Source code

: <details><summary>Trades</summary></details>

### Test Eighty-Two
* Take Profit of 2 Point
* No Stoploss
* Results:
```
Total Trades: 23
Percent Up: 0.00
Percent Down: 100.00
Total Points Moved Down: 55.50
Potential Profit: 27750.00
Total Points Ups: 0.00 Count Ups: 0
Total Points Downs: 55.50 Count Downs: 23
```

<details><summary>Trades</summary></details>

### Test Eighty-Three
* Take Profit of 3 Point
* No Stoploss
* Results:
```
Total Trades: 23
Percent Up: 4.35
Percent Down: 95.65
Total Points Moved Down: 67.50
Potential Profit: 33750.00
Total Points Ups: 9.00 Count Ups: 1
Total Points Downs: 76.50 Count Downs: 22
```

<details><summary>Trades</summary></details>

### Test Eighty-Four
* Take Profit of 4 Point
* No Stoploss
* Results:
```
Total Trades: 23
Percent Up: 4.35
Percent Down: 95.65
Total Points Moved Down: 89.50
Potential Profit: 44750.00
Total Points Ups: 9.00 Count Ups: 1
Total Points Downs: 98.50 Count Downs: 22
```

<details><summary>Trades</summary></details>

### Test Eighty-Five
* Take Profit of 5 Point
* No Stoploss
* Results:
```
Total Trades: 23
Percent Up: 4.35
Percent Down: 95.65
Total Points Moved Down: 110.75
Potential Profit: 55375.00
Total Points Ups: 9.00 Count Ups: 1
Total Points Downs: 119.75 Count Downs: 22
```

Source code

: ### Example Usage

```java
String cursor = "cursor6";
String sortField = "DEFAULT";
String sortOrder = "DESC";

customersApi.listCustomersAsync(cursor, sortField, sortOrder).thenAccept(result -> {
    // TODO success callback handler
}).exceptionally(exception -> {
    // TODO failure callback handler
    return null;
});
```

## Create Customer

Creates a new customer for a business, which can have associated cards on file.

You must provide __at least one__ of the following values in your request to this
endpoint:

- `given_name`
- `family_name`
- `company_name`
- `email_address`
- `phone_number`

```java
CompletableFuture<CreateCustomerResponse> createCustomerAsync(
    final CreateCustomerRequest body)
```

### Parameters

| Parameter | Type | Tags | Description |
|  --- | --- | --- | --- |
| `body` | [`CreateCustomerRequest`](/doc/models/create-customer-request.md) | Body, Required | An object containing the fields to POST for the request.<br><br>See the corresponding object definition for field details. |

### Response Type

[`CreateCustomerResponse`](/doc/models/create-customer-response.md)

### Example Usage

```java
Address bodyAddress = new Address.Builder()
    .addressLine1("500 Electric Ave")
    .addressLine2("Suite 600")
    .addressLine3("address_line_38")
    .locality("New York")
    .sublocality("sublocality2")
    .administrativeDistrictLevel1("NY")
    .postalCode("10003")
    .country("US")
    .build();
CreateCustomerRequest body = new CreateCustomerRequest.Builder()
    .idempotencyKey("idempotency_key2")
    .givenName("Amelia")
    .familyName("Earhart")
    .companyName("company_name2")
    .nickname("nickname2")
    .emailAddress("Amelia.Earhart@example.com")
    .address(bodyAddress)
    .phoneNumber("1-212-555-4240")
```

● Exercise instructions
In the entries above, find each line with the word "sortField" and show it.

● Solution below
String sortField = "DEFAULT";
customersApi.listCustomersAsync(cursor, sortField, sortOrder).thenAccept(result -> {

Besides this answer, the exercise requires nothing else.